§ Information:
+++

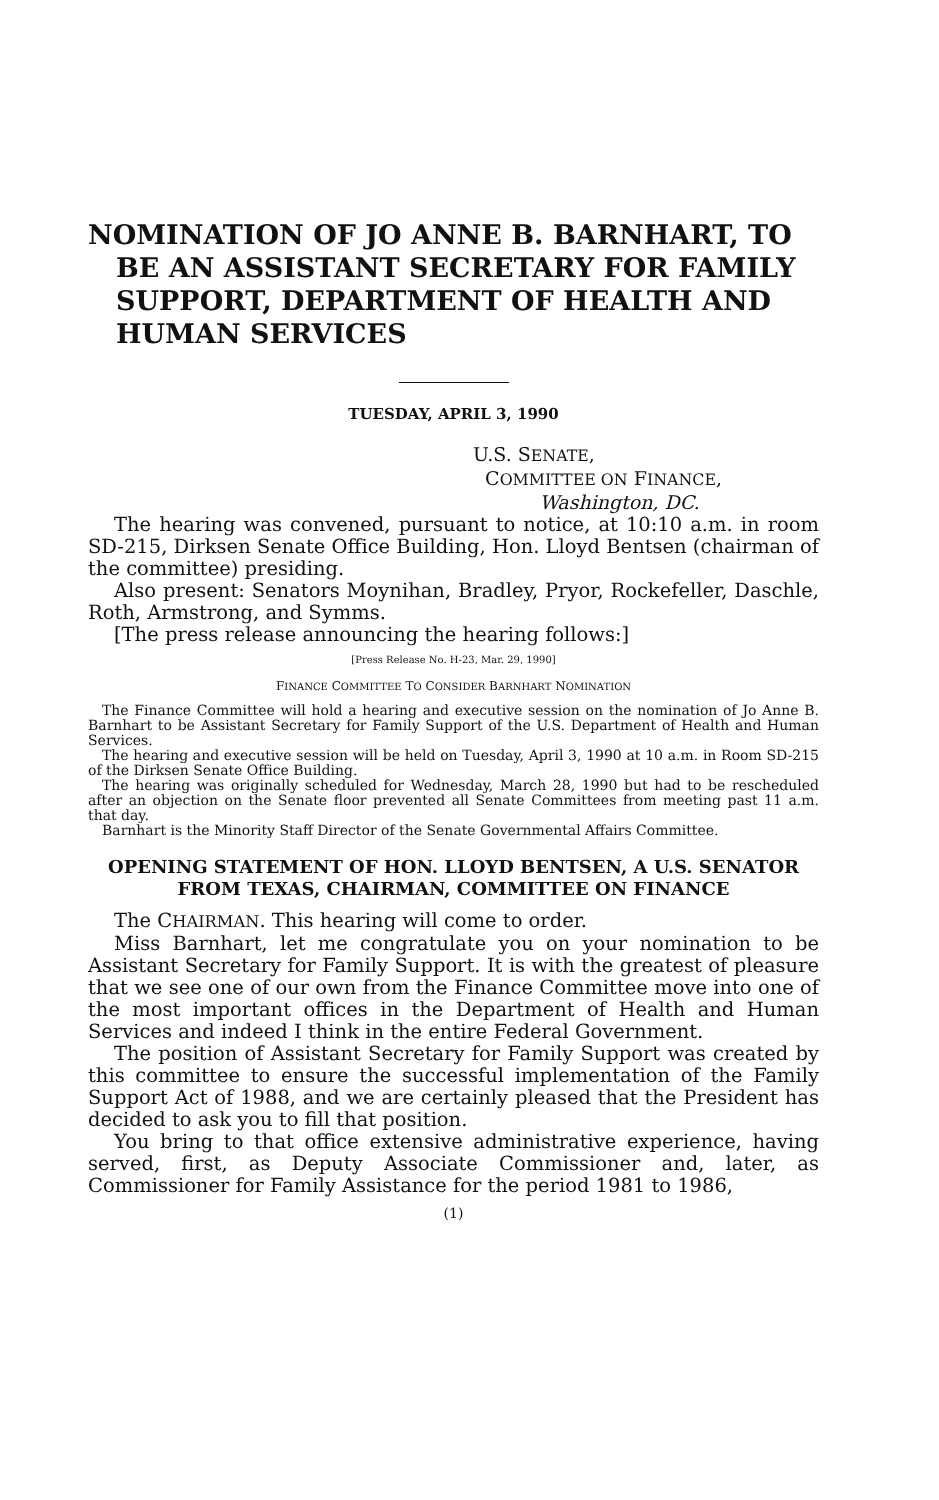NOMINATION OF JO ANNE B. BARNHART, TO BE AN ASSISTANT SECRETARY FOR FAMILY SUPPORT, DEPARTMENT OF HEALTH AND HUMAN SERVICES
TUESDAY, APRIL 3, 1990
U.S. SENATE,
COMMITTEE ON FINANCE,
Washington, DC.
The hearing was convened, pursuant to notice, at 10:10 a.m. in room SD-215, Dirksen Senate Office Building, Hon. Lloyd Bentsen (chairman of the committee) presiding.
Also present: Senators Moynihan, Bradley, Pryor, Rockefeller, Daschle, Roth, Armstrong, and Symms.
[The press release announcing the hearing follows:]
[Press Release No. H-23, Mar. 29, 1990]
FINANCE COMMITTEE TO CONSIDER BARNHART NOMINATION
The Finance Committee will hold a hearing and executive session on the nomination of Jo Anne B. Barnhart to be Assistant Secretary for Family Support of the U.S. Department of Health and Human Services.
The hearing and executive session will be held on Tuesday, April 3, 1990 at 10 a.m. in Room SD-215 of the Dirksen Senate Office Building.
The hearing was originally scheduled for Wednesday, March 28, 1990 but had to be rescheduled after an objection on the Senate floor prevented all Senate Committees from meeting past 11 a.m. that day.
Barnhart is the Minority Staff Director of the Senate Governmental Affairs Committee.
OPENING STATEMENT OF HON. LLOYD BENTSEN, A U.S. SENATOR FROM TEXAS, CHAIRMAN, COMMITTEE ON FINANCE
The CHAIRMAN. This hearing will come to order.
Miss Barnhart, let me congratulate you on your nomination to be Assistant Secretary for Family Support. It is with the greatest of pleasure that we see one of our own from the Finance Committee move into one of the most important offices in the Department of Health and Human Services and indeed I think in the entire Federal Government.
The position of Assistant Secretary for Family Support was created by this committee to ensure the successful implementation of the Family Support Act of 1988, and we are certainly pleased that the President has decided to ask you to fill that position.
You bring to that office extensive administrative experience, having served, first, as Deputy Associate Commissioner and, later, as Commissioner for Family Assistance for the period 1981 to 1986,
(1)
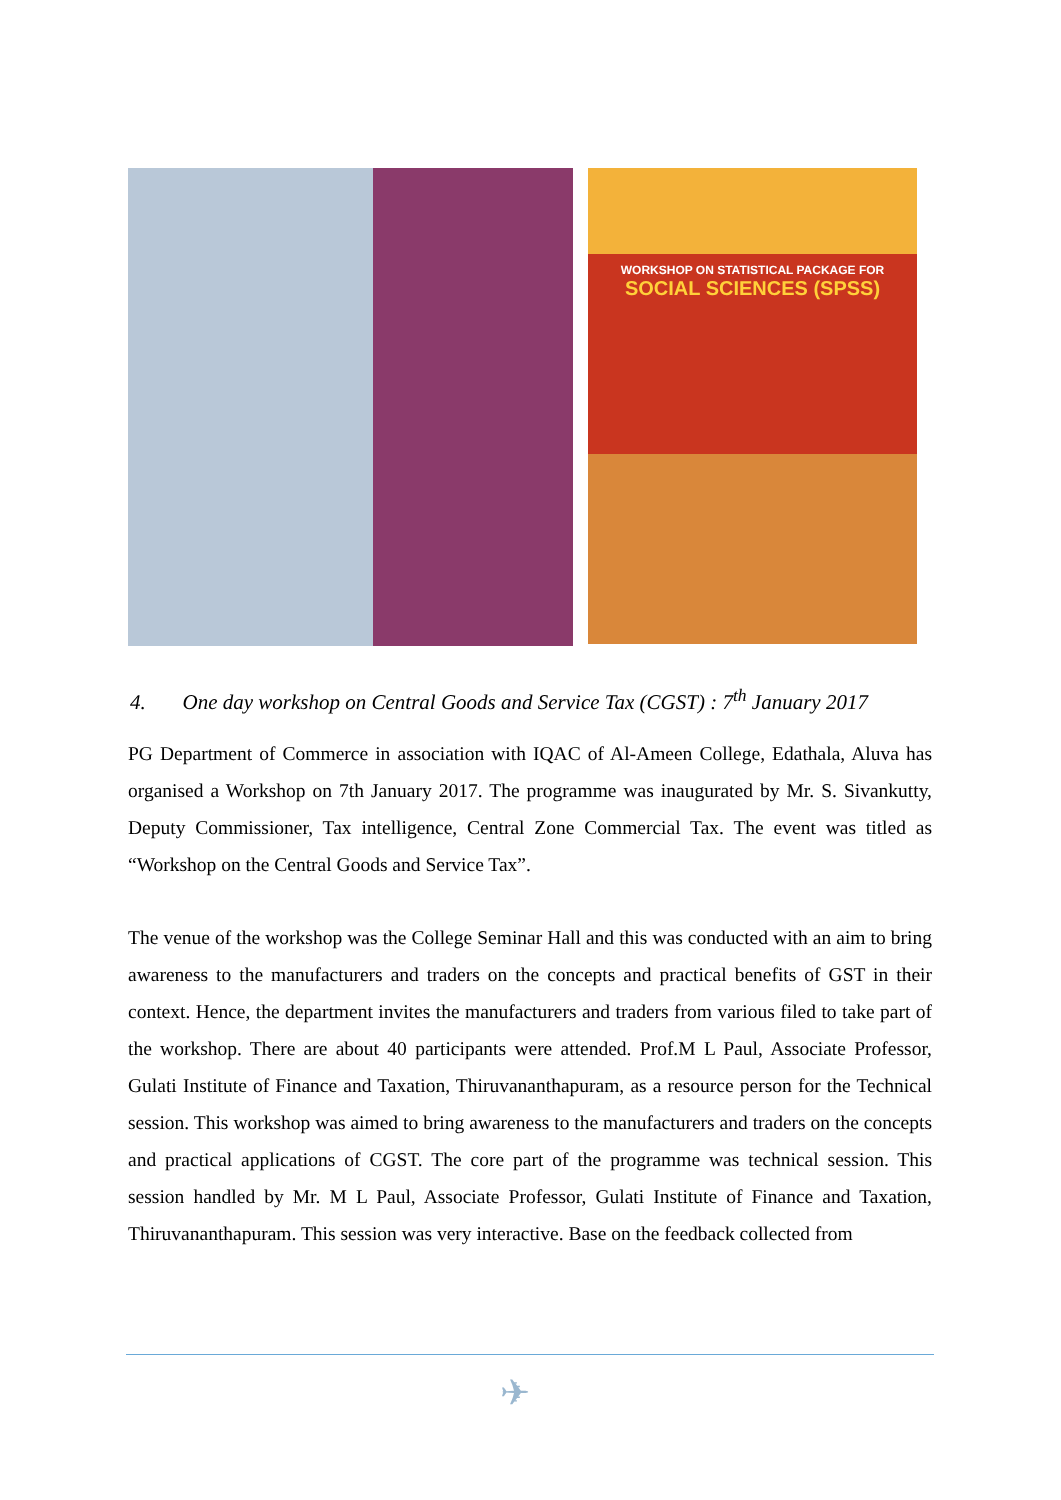WORKSHOP ON STATISTICAL PACKAGE FOR
SOCIAL SCIENCES (SPSS)
4. One day workshop on Central Goods and Service Tax (CGST) : 7<sup>th</sup> January 2017
PG Department of Commerce in association with IQAC of Al-Ameen College, Edathala, Aluva has organised a Workshop on 7th January 2017. The programme was inaugurated by Mr. S. Sivankutty, Deputy Commissioner, Tax intelligence, Central Zone Commercial Tax. The event was titled as “Workshop on the Central Goods and Service Tax”.
The venue of the workshop was the College Seminar Hall and this was conducted with an aim to bring awareness to the manufacturers and traders on the concepts and practical benefits of GST in their context. Hence, the department invites the manufacturers and traders from various filed to take part of the workshop. There are about 40 participants were attended. Prof.M L Paul, Associate Professor, Gulati Institute of Finance and Taxation, Thiruvananthapuram, as a resource person for the Technical session. This workshop was aimed to bring awareness to the manufacturers and traders on the concepts and practical applications of CGST. The core part of the programme was technical session. This session handled by Mr. M L Paul, Associate Professor, Gulati Institute of Finance and Taxation, Thiruvananthapuram. This session was very interactive. Base on the feedback collected from
✈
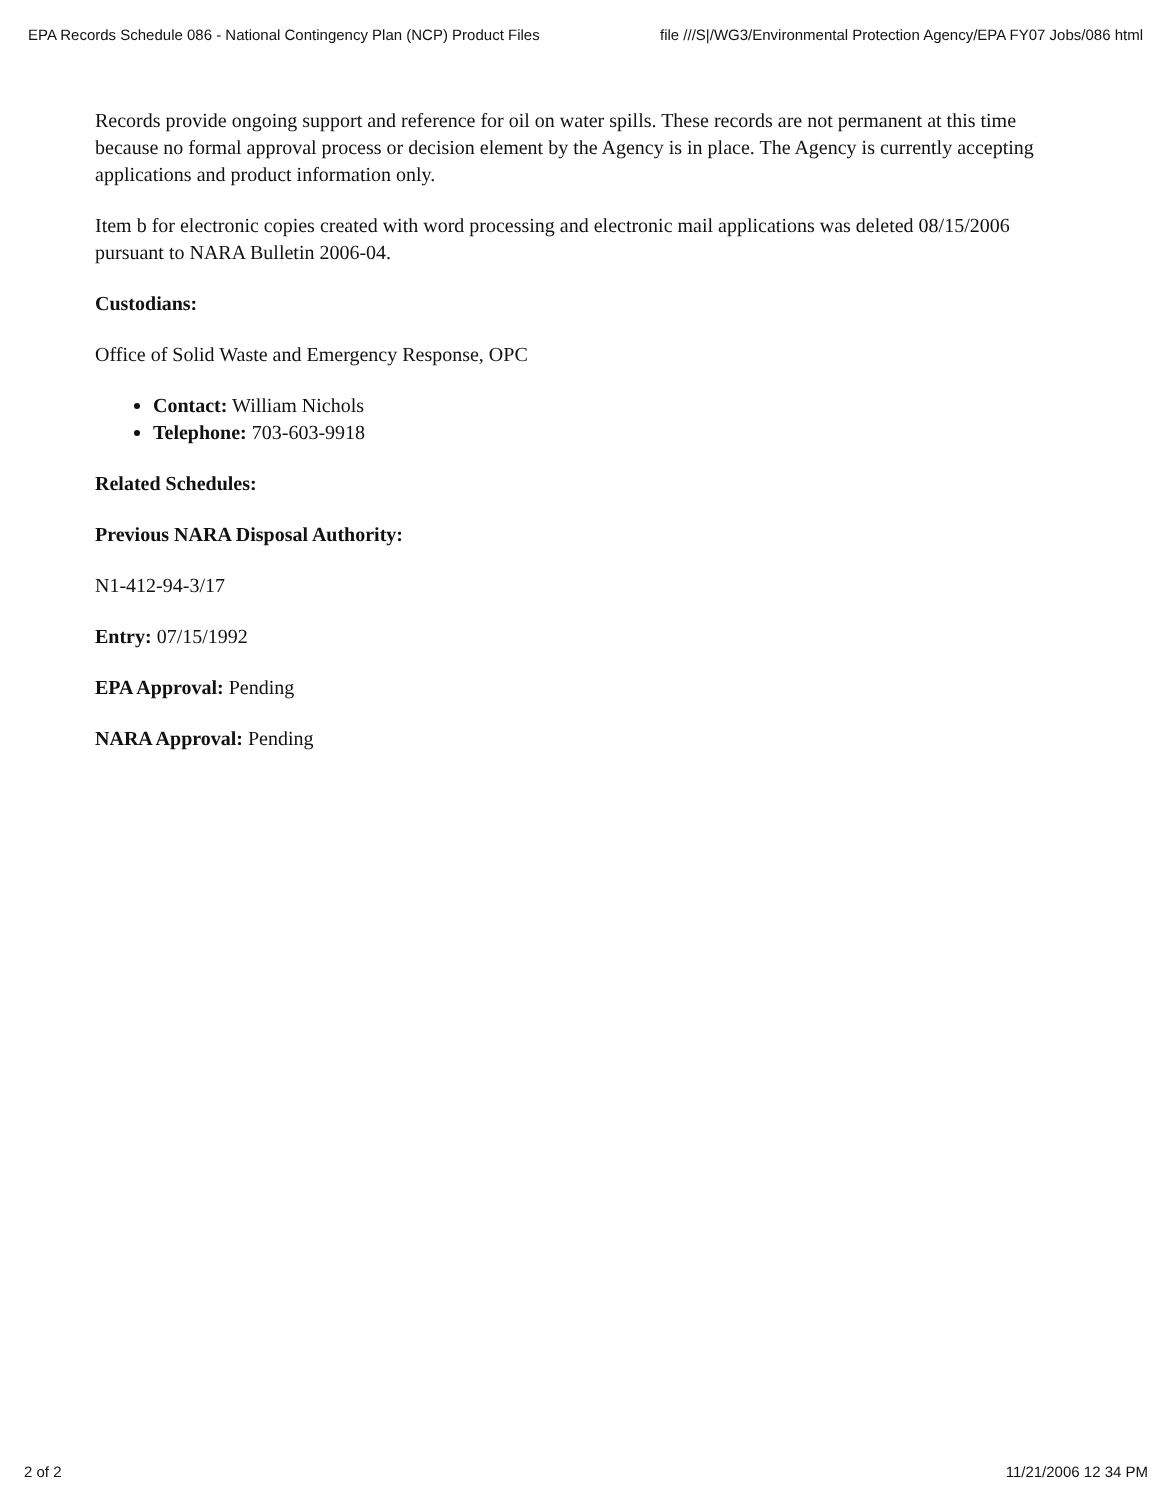EPA Records Schedule 086 - National Contingency Plan (NCP) Product Files file ///S|/WG3/Environmental Protection Agency/EPA FY07 Jobs/086 html
Records provide ongoing support and reference for oil on water spills. These records are not permanent at this time because no formal approval process or decision element by the Agency is in place. The Agency is currently accepting applications and product information only.
Item b for electronic copies created with word processing and electronic mail applications was deleted 08/15/2006 pursuant to NARA Bulletin 2006-04.
Custodians:
Office of Solid Waste and Emergency Response, OPC
Contact: William Nichols
Telephone: 703-603-9918
Related Schedules:
Previous NARA Disposal Authority:
N1-412-94-3/17
Entry: 07/15/1992
EPA Approval: Pending
NARA Approval: Pending
2 of 2 11/21/2006 12 34 PM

+++

§ Task requirements: Search the entries for the word "Central". Copy every line where it occurs.

§ Answer area:
4. One day workshop on Central Goods and Service Tax (CGST) : 7<sup>th</sup> January 2017
PG Department of Commerce in association with IQAC of Al-Ameen College, Edathala, Aluva has organised a Workshop on 7th January 2017. The programme was inaugurated by Mr. S. Sivankutty, Deputy Commissioner, Tax intelligence, Central Zone Commercial Tax. The event was titled as “Workshop on the Central Goods and Service Tax”.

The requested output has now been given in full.